### Data shown
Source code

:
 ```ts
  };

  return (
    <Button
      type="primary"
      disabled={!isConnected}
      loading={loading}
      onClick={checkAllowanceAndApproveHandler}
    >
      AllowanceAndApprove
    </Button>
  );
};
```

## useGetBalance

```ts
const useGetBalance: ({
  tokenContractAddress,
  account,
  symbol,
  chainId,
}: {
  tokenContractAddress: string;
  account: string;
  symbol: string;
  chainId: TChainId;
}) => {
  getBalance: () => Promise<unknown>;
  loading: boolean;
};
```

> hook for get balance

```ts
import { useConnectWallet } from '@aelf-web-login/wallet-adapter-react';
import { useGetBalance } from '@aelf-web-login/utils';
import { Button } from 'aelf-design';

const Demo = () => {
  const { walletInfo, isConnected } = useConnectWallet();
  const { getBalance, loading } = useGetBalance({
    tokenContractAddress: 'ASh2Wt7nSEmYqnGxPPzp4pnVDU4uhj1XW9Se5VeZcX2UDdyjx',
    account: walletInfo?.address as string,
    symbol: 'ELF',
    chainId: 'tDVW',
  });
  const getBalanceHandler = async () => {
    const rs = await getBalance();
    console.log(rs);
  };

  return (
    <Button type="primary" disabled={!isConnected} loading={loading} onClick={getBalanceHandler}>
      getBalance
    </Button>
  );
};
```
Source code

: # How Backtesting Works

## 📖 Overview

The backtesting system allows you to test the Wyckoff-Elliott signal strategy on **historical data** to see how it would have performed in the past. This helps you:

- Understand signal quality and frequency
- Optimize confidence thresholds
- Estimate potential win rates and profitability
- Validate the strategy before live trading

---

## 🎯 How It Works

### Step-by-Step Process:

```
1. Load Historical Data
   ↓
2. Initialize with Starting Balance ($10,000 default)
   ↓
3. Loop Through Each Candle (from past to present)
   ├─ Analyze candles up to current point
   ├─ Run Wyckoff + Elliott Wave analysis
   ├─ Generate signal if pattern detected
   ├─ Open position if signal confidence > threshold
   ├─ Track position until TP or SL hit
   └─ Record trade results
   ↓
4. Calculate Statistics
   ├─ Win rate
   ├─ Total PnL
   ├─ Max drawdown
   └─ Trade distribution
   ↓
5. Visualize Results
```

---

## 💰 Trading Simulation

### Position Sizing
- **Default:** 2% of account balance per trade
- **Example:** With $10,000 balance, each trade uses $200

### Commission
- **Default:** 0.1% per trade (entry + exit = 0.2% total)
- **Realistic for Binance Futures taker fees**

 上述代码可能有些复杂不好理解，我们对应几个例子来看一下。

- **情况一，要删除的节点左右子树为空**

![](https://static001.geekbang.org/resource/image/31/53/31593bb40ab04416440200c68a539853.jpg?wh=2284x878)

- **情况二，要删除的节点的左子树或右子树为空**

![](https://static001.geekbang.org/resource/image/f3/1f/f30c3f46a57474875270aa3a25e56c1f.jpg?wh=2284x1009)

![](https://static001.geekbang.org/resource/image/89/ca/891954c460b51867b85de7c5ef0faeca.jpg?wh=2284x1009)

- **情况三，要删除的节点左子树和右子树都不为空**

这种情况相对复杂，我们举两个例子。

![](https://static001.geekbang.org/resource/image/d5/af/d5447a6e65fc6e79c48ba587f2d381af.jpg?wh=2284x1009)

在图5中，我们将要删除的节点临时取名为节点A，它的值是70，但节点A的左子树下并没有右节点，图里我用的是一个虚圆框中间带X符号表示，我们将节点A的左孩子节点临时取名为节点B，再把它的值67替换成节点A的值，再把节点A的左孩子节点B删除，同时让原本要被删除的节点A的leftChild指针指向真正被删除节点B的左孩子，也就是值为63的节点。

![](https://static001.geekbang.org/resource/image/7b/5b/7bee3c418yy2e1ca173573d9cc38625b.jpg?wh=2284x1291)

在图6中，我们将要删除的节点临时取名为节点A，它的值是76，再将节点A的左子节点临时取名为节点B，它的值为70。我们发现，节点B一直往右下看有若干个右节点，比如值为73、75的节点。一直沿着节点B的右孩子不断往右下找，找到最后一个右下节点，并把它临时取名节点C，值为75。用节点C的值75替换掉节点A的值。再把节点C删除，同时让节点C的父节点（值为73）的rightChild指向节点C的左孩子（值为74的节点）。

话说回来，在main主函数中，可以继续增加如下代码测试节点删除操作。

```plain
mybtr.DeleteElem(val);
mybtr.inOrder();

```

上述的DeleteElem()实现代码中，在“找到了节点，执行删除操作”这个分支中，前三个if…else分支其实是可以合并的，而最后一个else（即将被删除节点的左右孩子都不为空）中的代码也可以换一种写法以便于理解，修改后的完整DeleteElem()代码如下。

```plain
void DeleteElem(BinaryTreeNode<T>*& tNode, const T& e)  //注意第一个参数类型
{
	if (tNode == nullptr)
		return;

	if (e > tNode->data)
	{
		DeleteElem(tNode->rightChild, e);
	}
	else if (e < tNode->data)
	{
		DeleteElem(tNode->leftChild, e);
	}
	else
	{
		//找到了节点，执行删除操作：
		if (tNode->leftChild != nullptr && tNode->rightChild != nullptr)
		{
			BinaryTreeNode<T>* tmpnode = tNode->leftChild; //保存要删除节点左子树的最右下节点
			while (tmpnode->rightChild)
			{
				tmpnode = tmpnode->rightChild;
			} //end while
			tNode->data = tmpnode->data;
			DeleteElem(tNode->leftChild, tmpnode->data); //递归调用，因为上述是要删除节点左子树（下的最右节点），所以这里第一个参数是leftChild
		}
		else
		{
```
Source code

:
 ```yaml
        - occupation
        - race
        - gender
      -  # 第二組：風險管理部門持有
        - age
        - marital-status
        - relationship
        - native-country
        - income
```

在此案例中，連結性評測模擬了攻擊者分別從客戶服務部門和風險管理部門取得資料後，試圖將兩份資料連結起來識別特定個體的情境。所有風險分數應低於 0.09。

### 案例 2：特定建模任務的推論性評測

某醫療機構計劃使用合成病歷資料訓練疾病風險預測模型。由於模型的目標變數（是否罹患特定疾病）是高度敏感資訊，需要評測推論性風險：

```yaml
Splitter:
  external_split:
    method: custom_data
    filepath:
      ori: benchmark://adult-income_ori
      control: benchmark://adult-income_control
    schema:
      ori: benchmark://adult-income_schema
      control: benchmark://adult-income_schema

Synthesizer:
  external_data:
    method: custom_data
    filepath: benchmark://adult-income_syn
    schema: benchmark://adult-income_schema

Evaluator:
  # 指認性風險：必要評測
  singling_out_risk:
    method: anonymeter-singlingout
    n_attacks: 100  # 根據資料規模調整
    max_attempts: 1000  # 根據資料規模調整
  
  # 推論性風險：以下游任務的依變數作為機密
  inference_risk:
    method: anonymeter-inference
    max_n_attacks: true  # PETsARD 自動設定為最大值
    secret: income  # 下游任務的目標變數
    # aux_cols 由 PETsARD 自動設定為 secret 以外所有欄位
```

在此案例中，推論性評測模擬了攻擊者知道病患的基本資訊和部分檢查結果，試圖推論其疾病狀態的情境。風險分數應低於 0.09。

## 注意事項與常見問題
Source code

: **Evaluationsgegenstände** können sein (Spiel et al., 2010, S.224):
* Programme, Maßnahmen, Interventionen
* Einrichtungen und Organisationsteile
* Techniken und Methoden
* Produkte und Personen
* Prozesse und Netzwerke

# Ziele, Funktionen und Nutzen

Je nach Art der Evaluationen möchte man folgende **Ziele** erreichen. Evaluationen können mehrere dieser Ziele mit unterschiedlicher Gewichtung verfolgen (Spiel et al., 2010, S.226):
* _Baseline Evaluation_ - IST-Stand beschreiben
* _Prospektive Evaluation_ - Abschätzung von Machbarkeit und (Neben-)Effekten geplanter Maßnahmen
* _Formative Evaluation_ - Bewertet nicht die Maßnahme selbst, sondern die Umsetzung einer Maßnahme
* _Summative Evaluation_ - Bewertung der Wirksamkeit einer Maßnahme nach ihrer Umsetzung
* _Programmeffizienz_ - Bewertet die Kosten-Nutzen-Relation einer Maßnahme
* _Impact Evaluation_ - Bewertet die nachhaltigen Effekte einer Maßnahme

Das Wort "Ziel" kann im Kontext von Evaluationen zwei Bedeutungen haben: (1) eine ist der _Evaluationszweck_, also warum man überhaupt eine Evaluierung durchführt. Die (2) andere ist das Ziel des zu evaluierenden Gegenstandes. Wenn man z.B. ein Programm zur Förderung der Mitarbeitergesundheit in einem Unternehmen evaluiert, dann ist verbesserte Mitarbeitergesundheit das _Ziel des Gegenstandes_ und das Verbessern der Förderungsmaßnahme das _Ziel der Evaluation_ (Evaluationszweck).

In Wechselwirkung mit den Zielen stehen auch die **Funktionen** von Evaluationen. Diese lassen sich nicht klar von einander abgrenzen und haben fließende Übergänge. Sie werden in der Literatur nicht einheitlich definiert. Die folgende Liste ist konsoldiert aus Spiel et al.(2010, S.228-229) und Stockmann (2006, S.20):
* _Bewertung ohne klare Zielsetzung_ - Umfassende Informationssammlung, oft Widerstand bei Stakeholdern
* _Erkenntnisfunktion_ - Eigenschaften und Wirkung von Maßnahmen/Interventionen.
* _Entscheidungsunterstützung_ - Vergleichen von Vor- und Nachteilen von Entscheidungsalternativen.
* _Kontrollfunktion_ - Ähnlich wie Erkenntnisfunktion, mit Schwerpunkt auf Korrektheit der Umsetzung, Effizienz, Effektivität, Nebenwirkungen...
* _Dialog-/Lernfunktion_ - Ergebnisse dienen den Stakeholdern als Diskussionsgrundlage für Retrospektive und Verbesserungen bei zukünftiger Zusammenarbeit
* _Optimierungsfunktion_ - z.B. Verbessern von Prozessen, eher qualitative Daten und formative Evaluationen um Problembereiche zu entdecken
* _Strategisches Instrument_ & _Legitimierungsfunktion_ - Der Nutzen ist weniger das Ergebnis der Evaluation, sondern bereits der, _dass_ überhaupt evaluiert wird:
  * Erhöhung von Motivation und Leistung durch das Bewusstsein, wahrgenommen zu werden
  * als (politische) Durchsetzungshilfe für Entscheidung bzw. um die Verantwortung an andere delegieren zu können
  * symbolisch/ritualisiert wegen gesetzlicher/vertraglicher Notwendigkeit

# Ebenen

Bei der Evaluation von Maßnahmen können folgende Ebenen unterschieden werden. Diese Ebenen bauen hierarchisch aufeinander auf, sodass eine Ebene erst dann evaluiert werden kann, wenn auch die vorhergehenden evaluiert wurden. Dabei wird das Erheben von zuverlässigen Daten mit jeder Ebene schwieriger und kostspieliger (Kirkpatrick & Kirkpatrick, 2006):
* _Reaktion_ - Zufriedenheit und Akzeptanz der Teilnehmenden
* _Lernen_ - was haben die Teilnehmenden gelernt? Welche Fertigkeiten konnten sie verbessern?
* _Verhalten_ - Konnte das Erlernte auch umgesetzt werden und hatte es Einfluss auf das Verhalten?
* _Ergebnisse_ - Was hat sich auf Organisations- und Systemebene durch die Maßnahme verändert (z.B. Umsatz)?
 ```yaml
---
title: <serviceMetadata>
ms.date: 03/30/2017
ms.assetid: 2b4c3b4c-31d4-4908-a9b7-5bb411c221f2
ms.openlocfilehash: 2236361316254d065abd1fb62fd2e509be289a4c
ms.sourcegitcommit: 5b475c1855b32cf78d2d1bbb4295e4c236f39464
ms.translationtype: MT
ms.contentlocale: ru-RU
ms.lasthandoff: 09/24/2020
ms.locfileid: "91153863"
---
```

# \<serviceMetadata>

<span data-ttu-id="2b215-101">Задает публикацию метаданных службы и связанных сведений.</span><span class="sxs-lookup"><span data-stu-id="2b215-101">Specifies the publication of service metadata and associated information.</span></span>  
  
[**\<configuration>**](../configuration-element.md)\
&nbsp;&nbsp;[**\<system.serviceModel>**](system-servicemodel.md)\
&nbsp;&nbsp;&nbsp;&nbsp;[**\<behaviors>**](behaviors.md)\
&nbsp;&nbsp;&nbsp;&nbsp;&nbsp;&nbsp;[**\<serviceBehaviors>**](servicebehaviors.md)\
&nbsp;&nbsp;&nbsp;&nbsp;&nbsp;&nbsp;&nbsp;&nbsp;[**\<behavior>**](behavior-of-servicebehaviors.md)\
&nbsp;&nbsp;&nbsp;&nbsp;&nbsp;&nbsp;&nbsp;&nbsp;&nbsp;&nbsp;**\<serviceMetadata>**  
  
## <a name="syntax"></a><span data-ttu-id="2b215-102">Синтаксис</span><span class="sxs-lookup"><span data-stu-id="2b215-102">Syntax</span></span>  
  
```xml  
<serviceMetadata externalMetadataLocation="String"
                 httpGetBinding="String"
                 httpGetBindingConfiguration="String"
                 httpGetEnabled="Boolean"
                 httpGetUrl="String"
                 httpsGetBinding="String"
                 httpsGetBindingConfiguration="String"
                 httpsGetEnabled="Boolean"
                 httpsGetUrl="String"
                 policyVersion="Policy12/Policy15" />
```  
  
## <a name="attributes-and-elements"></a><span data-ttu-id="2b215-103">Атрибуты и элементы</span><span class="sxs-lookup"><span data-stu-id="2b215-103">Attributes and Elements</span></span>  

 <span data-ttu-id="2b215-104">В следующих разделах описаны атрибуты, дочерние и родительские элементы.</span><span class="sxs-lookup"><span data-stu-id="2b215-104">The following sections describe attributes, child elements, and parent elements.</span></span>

### Problem to solve
Show the lines above that have the word "tokenContractAddress".

### Output
  tokenContractAddress,
  tokenContractAddress: string;
    tokenContractAddress: 'ASh2Wt7nSEmYqnGxPPzp4pnVDU4uhj1XW9Se5VeZcX2UDdyjx',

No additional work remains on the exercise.